Pere Lachaise Cemetery (Cimetière du Père-Lachaise) was established by Napoleon I in 1804. Originally considered to be too far from the main city, Pere Lachaise Cemetery initially attracted few funerals, but following a marketing campaign and the transfer of the remains of French philosopher Pierre Abélard in 1817, its popularity grew and it soon gained over 33,000 residents.
From singer Edith Piaf, novelist Marcel Proust and impressionist painter Camille Pissarro to playwright Oscar Wilde, an array of famous figures are buried there today. One of the most popular graves at Pere Lachaise Cemetery is that of The Doors’ front man Jim Morrison, probably attracting the largest number of visitors, but all of the graves are fascinating, including those of the regular citizens.

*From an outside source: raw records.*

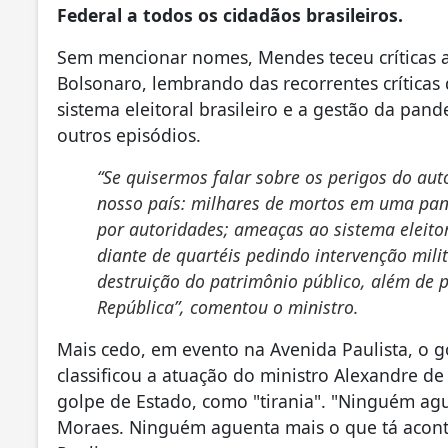
Federal a todos os cidadãos brasileiros.
Sem mencionar nomes, Mendes teceu críticas al
Bolsonaro, lembrando das recorrentes críticas
sistema eleitoral brasileiro e a gestão da pan
outros episódios.
“Se quisermos falar sobre os perigos do aut
nosso país: milhares de mortos em uma pan
por autoridades; ameaças ao sistema eleit
diante de quartéis pedindo intervenção milit
destruição do patrimônio público, além de 
República”, comentou o ministro.
Mais cedo, em evento na Avenida Paulista, o go
classificou a atuação do ministro Alexandre de
golpe de Estado, como "tirania". "Ninguém ag
Moraes. Ninguém aguenta mais o que tá aconte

Pere Lachaise Cemetery is also the home of the Mur des Fédérés or ‘Communards Wall’ where 147 of the working class defenders of Belleville or ‘Communards’ were shot on 28 May 1871 as part of the ‘Bloody Week’. This is also surrounded by monuments to concentration camp victims from the Holocaust.
Maps are available to buy at the entrance, but you can also use the directories on the grounds. Overall, Pere Lachaise Cemetery is a peaceful and interesting way to spend an afternoon.